Israel is seeking to invalidate the ICC's arrest warrants for fugitive Prime Minister Benjamin Netanyahu and former Defense Minister Yoav Gallant for alleged crimes against humanity and war crimes.
Appellate judges at the embattled International Criminal Court on Monday rejected Israel's attempt to block an investigation into alleged Israeli war crimes committed during the Gaza genocide.
The ICC Appeals Chamber dismissed an Israeli challenge to the assertion that the October 7, 2023, attacks and subsequent war on Gaza were part of the same ongoing "situation" under investigation by the Hague-based tribunal since 2021. Israel argued they were separate matters that required new notice; however, the ICC panel found that the initial probe encompasses events on and after October 7.
The ruling—which focuses on but one of several Israeli legal challenges to the ICC—comes amid the tribunal's investigation into an Israeli war and siege that have left at least 250,000 Palestinians dead, maimed, or missing and 2 million more displaced, starved, or sickened.
The probe led to last year's ICC arrest warrants for Israeli Prime Minister Benjamin Netanyhau and former Israeli Defense Minister Yoav Gallant for alleged war crimes and crimes against humanity, including murder and forced starvation. The ICC also issued warrants for the arrest of three Hamas commanders—all of whom have since been killed by Israel.
Israel and the United States, neither of which are party to the Rome Statute governing the ICC, vehemently reject the tribunal's investigation. In the US—which has provided Israel with more than $21 billion in armed aid as well as diplomatic cover throughout the genocide—the Trump administration has sanctioned nine ICC jurists, leaving them and their families "wiped out socially and financially."

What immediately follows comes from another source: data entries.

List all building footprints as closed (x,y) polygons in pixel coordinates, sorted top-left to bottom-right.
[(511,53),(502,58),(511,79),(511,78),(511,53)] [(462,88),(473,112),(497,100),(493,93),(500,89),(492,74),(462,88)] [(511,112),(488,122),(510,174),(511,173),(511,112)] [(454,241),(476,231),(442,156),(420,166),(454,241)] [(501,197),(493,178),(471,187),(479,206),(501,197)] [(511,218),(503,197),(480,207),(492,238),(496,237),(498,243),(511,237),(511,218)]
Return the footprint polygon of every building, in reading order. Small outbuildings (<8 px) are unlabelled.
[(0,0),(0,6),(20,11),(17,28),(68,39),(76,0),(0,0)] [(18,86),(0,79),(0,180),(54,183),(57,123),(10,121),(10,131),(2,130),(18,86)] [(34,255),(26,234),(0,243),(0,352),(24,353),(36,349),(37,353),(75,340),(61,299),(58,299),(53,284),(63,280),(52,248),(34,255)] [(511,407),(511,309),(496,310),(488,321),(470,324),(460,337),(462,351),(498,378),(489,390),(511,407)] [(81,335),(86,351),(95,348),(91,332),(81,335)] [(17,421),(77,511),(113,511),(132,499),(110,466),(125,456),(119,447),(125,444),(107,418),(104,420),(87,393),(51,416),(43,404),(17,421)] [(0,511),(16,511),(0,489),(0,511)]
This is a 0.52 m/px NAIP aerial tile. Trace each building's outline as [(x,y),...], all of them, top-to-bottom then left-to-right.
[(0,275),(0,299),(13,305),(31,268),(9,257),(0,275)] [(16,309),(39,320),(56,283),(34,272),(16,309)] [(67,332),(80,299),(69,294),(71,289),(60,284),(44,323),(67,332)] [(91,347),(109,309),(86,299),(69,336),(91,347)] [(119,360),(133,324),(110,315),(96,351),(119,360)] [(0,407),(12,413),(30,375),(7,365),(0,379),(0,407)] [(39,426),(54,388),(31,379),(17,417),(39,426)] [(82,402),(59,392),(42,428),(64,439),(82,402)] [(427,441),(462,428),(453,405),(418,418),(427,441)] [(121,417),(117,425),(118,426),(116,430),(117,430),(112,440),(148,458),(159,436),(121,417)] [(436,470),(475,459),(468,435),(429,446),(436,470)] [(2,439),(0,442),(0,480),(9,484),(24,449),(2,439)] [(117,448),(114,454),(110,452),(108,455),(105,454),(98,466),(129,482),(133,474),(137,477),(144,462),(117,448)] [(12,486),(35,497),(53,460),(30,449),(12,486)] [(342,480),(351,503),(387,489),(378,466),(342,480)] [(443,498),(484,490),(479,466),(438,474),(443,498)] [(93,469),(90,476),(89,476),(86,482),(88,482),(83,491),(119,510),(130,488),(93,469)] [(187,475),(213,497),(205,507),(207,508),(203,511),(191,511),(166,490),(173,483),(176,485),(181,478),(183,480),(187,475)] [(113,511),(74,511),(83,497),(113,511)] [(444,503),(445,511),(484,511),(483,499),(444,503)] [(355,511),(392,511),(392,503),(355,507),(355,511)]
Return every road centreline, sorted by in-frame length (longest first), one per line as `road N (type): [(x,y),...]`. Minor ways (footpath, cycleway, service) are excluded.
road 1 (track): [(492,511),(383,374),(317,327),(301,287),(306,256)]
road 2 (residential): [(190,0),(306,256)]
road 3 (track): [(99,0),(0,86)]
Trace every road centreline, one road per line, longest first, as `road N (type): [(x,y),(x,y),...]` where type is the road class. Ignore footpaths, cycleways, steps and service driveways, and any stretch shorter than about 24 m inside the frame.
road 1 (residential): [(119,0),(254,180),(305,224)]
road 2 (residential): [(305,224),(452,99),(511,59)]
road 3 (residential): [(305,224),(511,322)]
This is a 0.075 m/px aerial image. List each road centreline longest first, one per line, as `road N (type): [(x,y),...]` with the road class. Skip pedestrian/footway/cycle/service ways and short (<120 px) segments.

The other Hague-based global tribunal, the International Court of Justice, is currently weighing a genocide case against Israel filed in December 2023 by South Africa and backed by more than a dozen nations, as well as regional blocs representing dozens of countries.
University of Copenhagen international law professor Kevin Jon Heller—who is also a special adviser to the ICC prosecutor on war crimes—told Courthouse News Service that “the real importance of the decision is that it strongly implies Israel will lose its far more important challenge to the court’s jurisdiction over Israeli actions in Palestine."
Although Israel is not an ICC member and does not recognize its jurisdiction, Palestine is a state party to the Rome Statute, under which individuals from non-signatory nations can be held liable for crimes committed in the territory of a member state.
The Israeli Foreign Ministry condemned Monday's decision, calling it "yet another example of the ongoing politicization of the ICC and its blatant disregard for the sovereign rights of non-party states, as well as its own obligations under the Rome Statute."
The Council on American-Islamic Relations (CAIR), a Washington, DC-based advocacy group, welcomed the ICC decision.
“This ruling by the International Criminal Court affirms that no state is above the law and that war crimes must be fully and independently investigated," CAIR said in a statement. "Accountability is essential for justice, for the victims, and survivors, and for deterring future crimes against humanity.”